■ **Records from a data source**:
+--
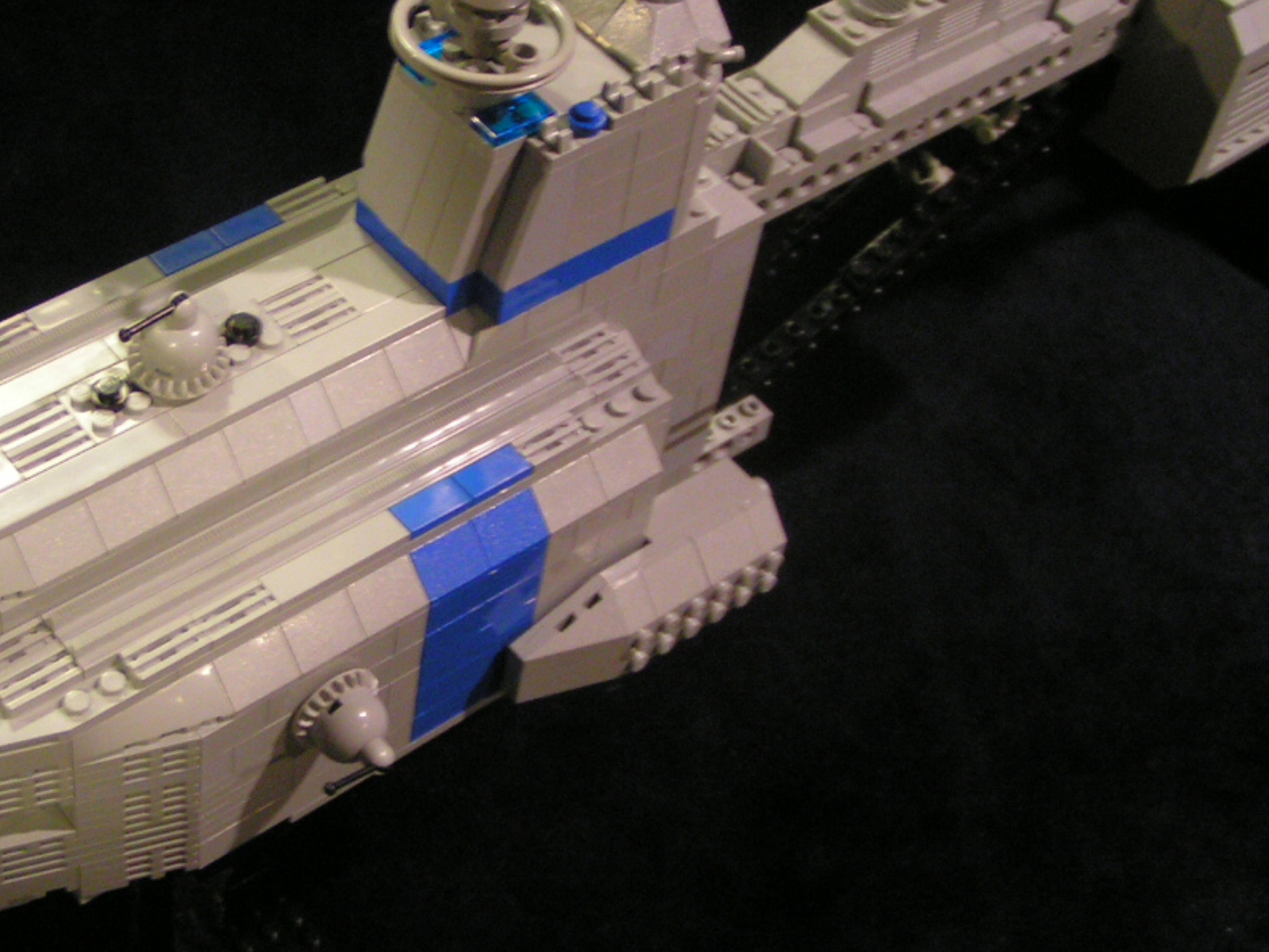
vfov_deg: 23.9
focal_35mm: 61
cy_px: 336
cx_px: 309
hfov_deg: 31.1
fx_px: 2237
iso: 200
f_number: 2.8
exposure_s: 1/8
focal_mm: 5.8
+--
■ **Your instructions**: The data should be printed again unchanged; leave its pictures out.

■ **Answer section**:
vfov_deg: 23.9
focal_35mm: 61
cy_px: 336
cx_px: 309
hfov_deg: 31.1
fx_px: 2237
iso: 200
f_number: 2.8
exposure_s: 1/8
focal_mm: 5.8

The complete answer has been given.